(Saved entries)
#####

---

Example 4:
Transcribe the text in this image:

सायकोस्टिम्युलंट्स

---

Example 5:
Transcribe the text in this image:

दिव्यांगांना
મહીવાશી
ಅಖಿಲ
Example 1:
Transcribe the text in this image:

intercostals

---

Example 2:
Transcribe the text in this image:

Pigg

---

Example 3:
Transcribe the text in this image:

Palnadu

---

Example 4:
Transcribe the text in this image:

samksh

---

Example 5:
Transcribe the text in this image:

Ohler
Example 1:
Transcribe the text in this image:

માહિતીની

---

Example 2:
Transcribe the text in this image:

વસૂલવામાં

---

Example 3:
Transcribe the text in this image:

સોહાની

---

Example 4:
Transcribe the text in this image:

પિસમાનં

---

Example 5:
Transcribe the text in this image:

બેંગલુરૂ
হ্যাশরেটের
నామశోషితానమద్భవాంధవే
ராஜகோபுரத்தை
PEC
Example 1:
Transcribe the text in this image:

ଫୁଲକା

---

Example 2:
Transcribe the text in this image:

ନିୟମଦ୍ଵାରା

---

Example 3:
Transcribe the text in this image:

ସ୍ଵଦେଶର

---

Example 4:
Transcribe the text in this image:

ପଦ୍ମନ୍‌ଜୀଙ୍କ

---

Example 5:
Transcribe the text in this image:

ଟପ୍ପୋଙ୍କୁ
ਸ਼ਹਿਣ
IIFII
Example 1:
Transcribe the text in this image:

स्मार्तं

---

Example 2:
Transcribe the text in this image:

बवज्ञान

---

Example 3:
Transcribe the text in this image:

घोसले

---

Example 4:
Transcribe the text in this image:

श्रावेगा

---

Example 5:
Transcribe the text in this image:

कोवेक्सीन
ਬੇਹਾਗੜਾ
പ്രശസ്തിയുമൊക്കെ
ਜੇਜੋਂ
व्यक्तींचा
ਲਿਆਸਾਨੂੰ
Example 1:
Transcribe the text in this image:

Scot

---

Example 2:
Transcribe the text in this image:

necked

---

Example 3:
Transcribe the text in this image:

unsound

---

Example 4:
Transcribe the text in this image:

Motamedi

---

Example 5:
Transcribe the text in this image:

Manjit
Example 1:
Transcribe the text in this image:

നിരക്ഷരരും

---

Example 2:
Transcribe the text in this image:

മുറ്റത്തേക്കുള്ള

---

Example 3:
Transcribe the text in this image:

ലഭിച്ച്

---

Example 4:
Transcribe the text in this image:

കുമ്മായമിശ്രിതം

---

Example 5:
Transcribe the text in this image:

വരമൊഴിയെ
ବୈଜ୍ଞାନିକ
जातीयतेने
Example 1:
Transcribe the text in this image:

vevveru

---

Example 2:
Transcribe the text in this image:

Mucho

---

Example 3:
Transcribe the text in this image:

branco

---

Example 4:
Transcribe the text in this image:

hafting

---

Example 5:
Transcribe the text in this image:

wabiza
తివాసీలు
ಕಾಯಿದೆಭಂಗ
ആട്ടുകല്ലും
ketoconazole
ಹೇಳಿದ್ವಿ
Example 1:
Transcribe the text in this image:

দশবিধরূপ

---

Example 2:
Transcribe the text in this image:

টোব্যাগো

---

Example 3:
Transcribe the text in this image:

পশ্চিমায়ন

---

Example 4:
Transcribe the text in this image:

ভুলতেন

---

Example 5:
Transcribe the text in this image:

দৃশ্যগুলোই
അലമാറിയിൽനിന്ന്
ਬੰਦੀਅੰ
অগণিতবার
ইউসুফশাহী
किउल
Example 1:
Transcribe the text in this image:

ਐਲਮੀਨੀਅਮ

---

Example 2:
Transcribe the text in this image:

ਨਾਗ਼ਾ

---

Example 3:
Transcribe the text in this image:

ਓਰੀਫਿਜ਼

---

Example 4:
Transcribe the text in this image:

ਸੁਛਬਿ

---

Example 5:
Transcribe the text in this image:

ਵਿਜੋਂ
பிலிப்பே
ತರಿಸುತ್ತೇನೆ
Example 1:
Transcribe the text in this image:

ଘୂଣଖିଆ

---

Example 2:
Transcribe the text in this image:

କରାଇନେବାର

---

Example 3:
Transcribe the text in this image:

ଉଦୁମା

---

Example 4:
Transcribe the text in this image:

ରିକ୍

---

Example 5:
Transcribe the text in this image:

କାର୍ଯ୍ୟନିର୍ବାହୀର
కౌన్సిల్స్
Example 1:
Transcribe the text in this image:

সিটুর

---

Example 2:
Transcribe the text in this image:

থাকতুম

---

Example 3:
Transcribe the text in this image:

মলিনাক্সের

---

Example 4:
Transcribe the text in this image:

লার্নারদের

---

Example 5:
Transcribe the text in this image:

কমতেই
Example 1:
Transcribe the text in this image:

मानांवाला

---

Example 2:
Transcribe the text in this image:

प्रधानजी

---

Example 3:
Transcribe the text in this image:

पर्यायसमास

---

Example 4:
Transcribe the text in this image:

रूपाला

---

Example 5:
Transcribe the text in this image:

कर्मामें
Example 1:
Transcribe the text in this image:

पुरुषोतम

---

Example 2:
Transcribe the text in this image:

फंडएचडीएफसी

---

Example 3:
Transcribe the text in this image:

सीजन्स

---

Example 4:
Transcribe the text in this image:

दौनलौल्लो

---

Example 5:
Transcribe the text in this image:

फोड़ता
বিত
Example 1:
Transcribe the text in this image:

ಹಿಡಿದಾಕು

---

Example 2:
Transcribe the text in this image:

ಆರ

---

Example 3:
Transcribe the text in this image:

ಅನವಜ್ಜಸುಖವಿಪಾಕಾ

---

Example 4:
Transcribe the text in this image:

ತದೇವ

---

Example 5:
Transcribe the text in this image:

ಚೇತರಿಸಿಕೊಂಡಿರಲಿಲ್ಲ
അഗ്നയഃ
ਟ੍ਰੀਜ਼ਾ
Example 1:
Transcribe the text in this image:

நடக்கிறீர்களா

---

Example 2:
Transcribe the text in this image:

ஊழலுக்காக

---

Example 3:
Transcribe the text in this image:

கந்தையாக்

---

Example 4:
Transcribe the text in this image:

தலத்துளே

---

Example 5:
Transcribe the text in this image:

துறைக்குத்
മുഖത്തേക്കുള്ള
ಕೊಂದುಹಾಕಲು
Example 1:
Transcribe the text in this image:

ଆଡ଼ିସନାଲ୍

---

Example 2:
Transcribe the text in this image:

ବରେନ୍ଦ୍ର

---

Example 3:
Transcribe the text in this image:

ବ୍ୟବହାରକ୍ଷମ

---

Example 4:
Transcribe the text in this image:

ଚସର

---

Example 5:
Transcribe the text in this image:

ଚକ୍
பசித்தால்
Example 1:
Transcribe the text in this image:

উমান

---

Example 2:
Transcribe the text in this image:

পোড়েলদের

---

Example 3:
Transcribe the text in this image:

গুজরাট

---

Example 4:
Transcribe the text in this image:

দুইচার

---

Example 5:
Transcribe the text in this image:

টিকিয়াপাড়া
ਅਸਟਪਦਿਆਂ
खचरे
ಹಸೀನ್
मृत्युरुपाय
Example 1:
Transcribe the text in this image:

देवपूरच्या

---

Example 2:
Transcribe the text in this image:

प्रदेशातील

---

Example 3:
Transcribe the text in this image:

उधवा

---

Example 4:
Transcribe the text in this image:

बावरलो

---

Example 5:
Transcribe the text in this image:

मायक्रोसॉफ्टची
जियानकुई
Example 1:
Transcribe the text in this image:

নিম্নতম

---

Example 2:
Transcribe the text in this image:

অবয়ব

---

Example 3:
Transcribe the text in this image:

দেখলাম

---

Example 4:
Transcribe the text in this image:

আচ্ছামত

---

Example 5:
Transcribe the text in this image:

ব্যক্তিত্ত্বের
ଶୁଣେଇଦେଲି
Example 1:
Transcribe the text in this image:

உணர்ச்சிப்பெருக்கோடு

#####

Line by line, transcribe all of the records exactly.

> [Task solution]
---

Example 4:
Transcribe the text in this image:

सायकोस्टिम्युलंट्स

---

Example 5:
Transcribe the text in this image:

दिव्यांगांना
મહીવાશી
ಅಖಿಲ
Example 1:
Transcribe the text in this image:

intercostals

---

Example 2:
Transcribe the text in this image:

Pigg

---

Example 3:
Transcribe the text in this image:

Palnadu

---

Example 4:
Transcribe the text in this image:

samksh

---

Example 5:
Transcribe the text in this image:

Ohler
Example 1:
Transcribe the text in this image:

માહિતીની

---

Example 2:
Transcribe the text in this image:

વસૂલવામાં

---

Example 3:
Transcribe the text in this image:

સોહાની

---

Example 4:
Transcribe the text in this image:

પિસમાનં

---

Example 5:
Transcribe the text in this image:

બેંગલુરૂ
হ্যাশরেটের
నామశోషితానమద్భవాంధవే
ராஜகோபுரத்தை
PEC
Example 1:
Transcribe the text in this image:

ଫୁଲକା

---

Example 2:
Transcribe the text in this image:

ନିୟମଦ୍ଵାରା

---

Example 3:
Transcribe the text in this image:

ସ୍ଵଦେଶର

---

Example 4:
Transcribe the text in this image:

ପଦ୍ମନ୍‌ଜୀଙ୍କ

---

Example 5:
Transcribe the text in this image:

ଟପ୍ପୋଙ୍କୁ
ਸ਼ਹਿਣ
IIFII
Example 1:
Transcribe the text in this image:

स्मार्तं

---

Example 2:
Transcribe the text in this image:

बवज्ञान

---

Example 3:
Transcribe the text in this image:

घोसले

---

Example 4:
Transcribe the text in this image:

श्रावेगा

---

Example 5:
Transcribe the text in this image:

कोवेक्सीन
ਬੇਹਾਗੜਾ
പ്രശസ്തിയുമൊക്കെ
ਜੇਜੋਂ
व्यक्तींचा
ਲਿਆਸਾਨੂੰ
Example 1:
Transcribe the text in this image:

Scot

---

Example 2:
Transcribe the text in this image:

necked

---

Example 3:
Transcribe the text in this image:

unsound

---

Example 4:
Transcribe the text in this image:

Motamedi

---

Example 5:
Transcribe the text in this image:

Manjit
Example 1:
Transcribe the text in this image:

നിരക്ഷരരും

---

Example 2:
Transcribe the text in this image:

മുറ്റത്തേക്കുള്ള

---

Example 3:
Transcribe the text in this image:

ലഭിച്ച്

---

Example 4:
Transcribe the text in this image:

കുമ്മായമിശ്രിതം

---

Example 5:
Transcribe the text in this image:

വരമൊഴിയെ
ବୈଜ୍ଞାନିକ
जातीयतेने
Example 1:
Transcribe the text in this image:

vevveru

---

Example 2:
Transcribe the text in this image:

Mucho

---

Example 3:
Transcribe the text in this image:

branco

---

Example 4:
Transcribe the text in this image:

hafting

---

Example 5:
Transcribe the text in this image:

wabiza
తివాసీలు
ಕಾಯಿದೆಭಂಗ
ആട്ടുകല്ലും
ketoconazole
ಹೇಳಿದ್ವಿ
Example 1:
Transcribe the text in this image:

দশবিধরূপ

---

Example 2:
Transcribe the text in this image:

টোব্যাগো

---

Example 3:
Transcribe the text in this image:

পশ্চিমায়ন

---

Example 4:
Transcribe the text in this image:

ভুলতেন

---

Example 5:
Transcribe the text in this image:

দৃশ্যগুলোই
അലമാറിയിൽനിന്ന്
ਬੰਦੀਅੰ
অগণিতবার
ইউসুফশাহী
किउल
Example 1:
Transcribe the text in this image:

ਐਲਮੀਨੀਅਮ

---

Example 2:
Transcribe the text in this image:

ਨਾਗ਼ਾ

---

Example 3:
Transcribe the text in this image:

ਓਰੀਫਿਜ਼

---

Example 4:
Transcribe the text in this image:

ਸੁਛਬਿ

---

Example 5:
Transcribe the text in this image:

ਵਿਜੋਂ
பிலிப்பே
ತರಿಸುತ್ತೇನೆ
Example 1:
Transcribe the text in this image:

ଘୂଣଖିଆ

---

Example 2:
Transcribe the text in this image:

କରାଇନେବାର

---

Example 3:
Transcribe the text in this image:

ଉଦୁମା

---

Example 4:
Transcribe the text in this image:

ରିକ୍

---

Example 5:
Transcribe the text in this image:

କାର୍ଯ୍ୟନିର୍ବାହୀର
కౌన్సిల్స్
Example 1:
Transcribe the text in this image:

সিটুর

---

Example 2:
Transcribe the text in this image:

থাকতুম

---

Example 3:
Transcribe the text in this image:

মলিনাক্সের

---

Example 4:
Transcribe the text in this image:

লার্নারদের

---

Example 5:
Transcribe the text in this image:

কমতেই
Example 1:
Transcribe the text in this image:

मानांवाला

---

Example 2:
Transcribe the text in this image:

प्रधानजी

---

Example 3:
Transcribe the text in this image:

पर्यायसमास

---

Example 4:
Transcribe the text in this image:

रूपाला

---

Example 5:
Transcribe the text in this image:

कर्मामें
Example 1:
Transcribe the text in this image:

पुरुषोतम

---

Example 2:
Transcribe the text in this image:

फंडएचडीएफसी

---

Example 3:
Transcribe the text in this image:

सीजन्स

---

Example 4:
Transcribe the text in this image:

दौनलौल्लो

---

Example 5:
Transcribe the text in this image:

फोड़ता
বিত
Example 1:
Transcribe the text in this image:

ಹಿಡಿದಾಕು

---

Example 2:
Transcribe the text in this image:

ಆರ

---

Example 3:
Transcribe the text in this image:

ಅನವಜ್ಜಸುಖವಿಪಾಕಾ

---

Example 4:
Transcribe the text in this image:

ತದೇವ

---

Example 5:
Transcribe the text in this image:

ಚೇತರಿಸಿಕೊಂಡಿರಲಿಲ್ಲ
അഗ്നയഃ
ਟ੍ਰੀਜ਼ਾ
Example 1:
Transcribe the text in this image:

நடக்கிறீர்களா

---

Example 2:
Transcribe the text in this image:

ஊழலுக்காக

---

Example 3:
Transcribe the text in this image:

கந்தையாக்

---

Example 4:
Transcribe the text in this image:

தலத்துளே

---

Example 5:
Transcribe the text in this image:

துறைக்குத்
മുഖത്തേക്കുള്ള
ಕೊಂದುಹಾಕಲು
Example 1:
Transcribe the text in this image:

ଆଡ଼ିସନାଲ୍

---

Example 2:
Transcribe the text in this image:

ବରେନ୍ଦ୍ର

---

Example 3:
Transcribe the text in this image:

ବ୍ୟବହାରକ୍ଷମ

---

Example 4:
Transcribe the text in this image:

ଚସର

---

Example 5:
Transcribe the text in this image:

ଚକ୍
பசித்தால்
Example 1:
Transcribe the text in this image:

উমান

---

Example 2:
Transcribe the text in this image:

পোড়েলদের

---

Example 3:
Transcribe the text in this image:

গুজরাট

---

Example 4:
Transcribe the text in this image:

দুইচার

---

Example 5:
Transcribe the text in this image:

টিকিয়াপাড়া
ਅਸਟਪਦਿਆਂ
खचरे
ಹಸೀನ್
मृत्युरुपाय
Example 1:
Transcribe the text in this image:

देवपूरच्या

---

Example 2:
Transcribe the text in this image:

प्रदेशातील

---

Example 3:
Transcribe the text in this image:

उधवा

---

Example 4:
Transcribe the text in this image:

बावरलो

---

Example 5:
Transcribe the text in this image:

मायक्रोसॉफ्टची
जियानकुई
Example 1:
Transcribe the text in this image:

নিম্নতম

---

Example 2:
Transcribe the text in this image:

অবয়ব

---

Example 3:
Transcribe the text in this image:

দেখলাম

---

Example 4:
Transcribe the text in this image:

আচ্ছামত

---

Example 5:
Transcribe the text in this image:

ব্যক্তিত্ত্বের
ଶୁଣେଇଦେଲି
Example 1:
Transcribe the text in this image:

உணர்ச்சிப்பெருக்கோடு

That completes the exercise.